*** Begin section ***
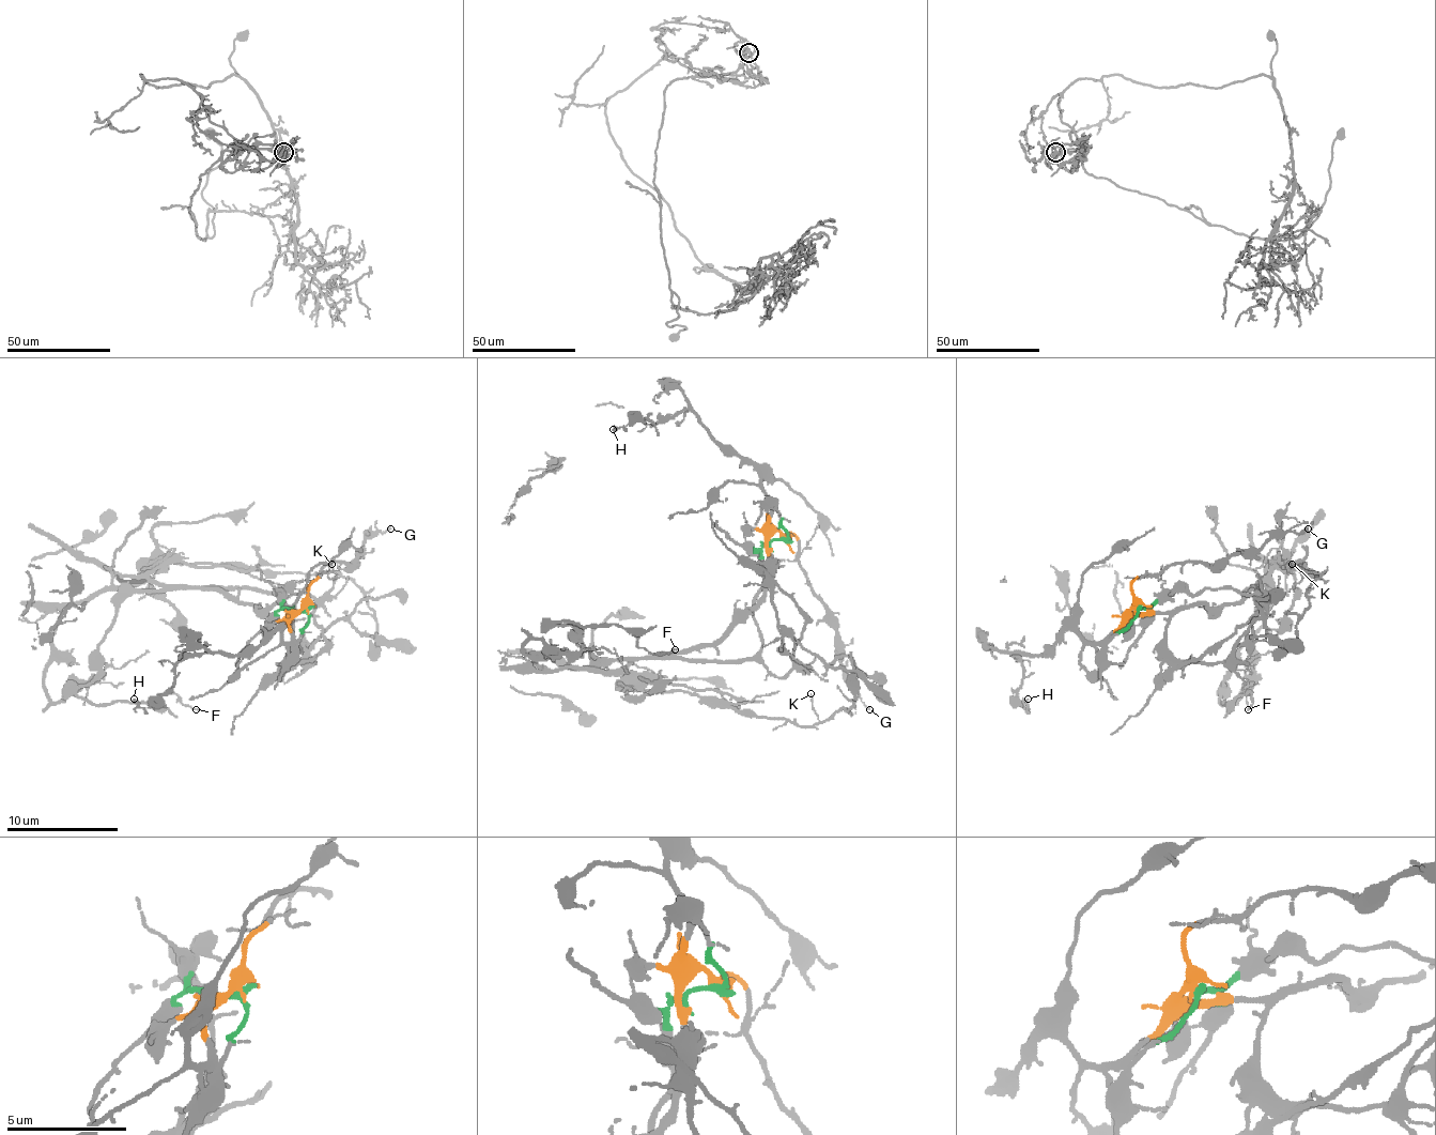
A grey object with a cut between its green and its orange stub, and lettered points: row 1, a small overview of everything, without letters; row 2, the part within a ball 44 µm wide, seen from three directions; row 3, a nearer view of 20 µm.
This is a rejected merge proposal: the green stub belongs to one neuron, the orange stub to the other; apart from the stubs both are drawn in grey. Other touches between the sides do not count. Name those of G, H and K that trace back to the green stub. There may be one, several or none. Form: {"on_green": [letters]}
*** End section ***
*** Begin section ***
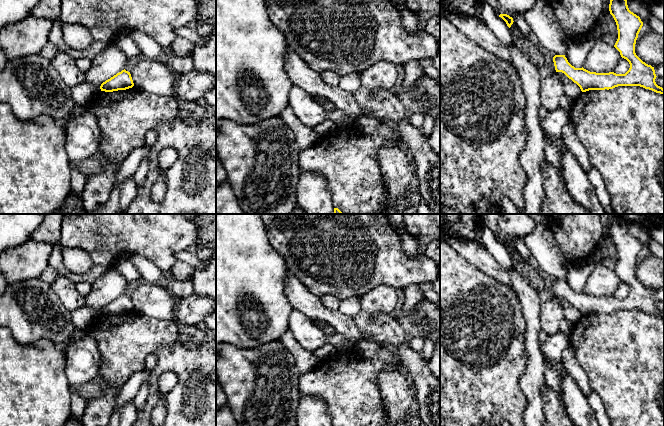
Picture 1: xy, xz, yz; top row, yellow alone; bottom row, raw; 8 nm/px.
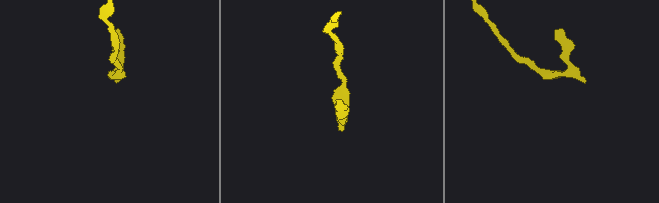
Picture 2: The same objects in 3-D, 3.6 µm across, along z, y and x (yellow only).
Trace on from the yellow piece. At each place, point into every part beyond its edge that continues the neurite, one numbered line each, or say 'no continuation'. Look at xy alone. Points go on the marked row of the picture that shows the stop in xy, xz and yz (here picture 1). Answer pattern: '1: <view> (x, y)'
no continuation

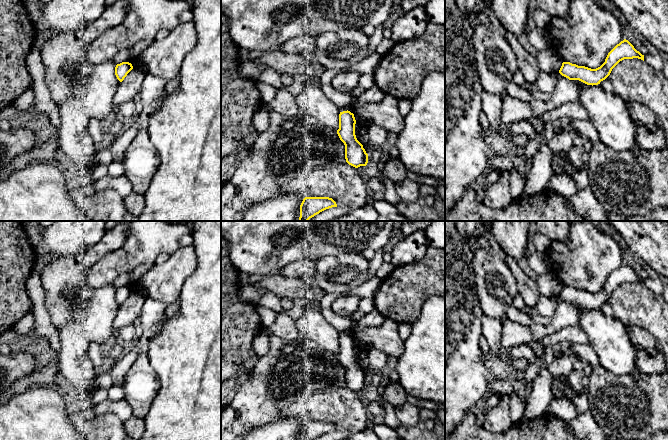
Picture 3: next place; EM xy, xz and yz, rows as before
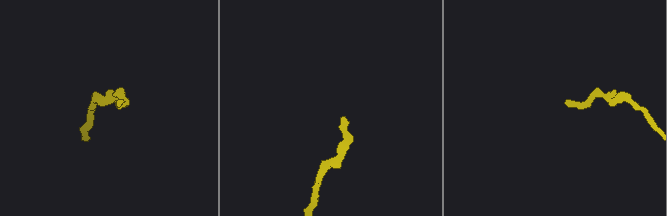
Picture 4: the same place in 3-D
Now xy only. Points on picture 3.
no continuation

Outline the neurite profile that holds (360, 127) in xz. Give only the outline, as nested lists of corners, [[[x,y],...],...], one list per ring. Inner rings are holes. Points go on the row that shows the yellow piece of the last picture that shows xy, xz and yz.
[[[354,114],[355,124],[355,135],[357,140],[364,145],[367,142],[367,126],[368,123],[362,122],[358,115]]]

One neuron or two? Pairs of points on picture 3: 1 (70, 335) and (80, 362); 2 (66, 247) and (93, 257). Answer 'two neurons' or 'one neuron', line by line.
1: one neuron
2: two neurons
*** End section ***
*** Begin section ***
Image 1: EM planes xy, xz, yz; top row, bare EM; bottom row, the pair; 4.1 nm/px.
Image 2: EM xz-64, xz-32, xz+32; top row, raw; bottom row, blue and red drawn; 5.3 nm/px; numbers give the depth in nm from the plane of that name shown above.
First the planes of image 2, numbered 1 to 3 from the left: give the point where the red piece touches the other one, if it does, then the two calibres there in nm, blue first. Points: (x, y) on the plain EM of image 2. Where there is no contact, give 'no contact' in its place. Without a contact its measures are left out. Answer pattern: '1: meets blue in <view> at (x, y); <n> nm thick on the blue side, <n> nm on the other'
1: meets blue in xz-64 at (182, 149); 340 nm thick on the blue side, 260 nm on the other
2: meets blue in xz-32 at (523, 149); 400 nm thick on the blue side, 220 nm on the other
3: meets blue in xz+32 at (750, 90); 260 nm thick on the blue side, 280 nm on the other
*** End section ***
**ASSIGNMENT**
Which lines above run from the one containing "A grey object" to the one containing "This is a rejected"? Give them again exactly, both ends included.

**WRITTEN SOLUTION**
A grey object with a cut between its green and its orange stub, and lettered points: row 1, a small overview of everything, without letters; row 2, the part within a ball 44 µm wide, seen from three directions; row 3, a nearer view of 20 µm.
This is a rejected merge proposal: the green stub belongs to one neuron, the orange stub to the other; apart from the stubs both are drawn in grey. Other touches between the sides do not count. Name those of G, H and K that trace back to the green stub. There may be one, several or none. Form: {"on_green": [letters]}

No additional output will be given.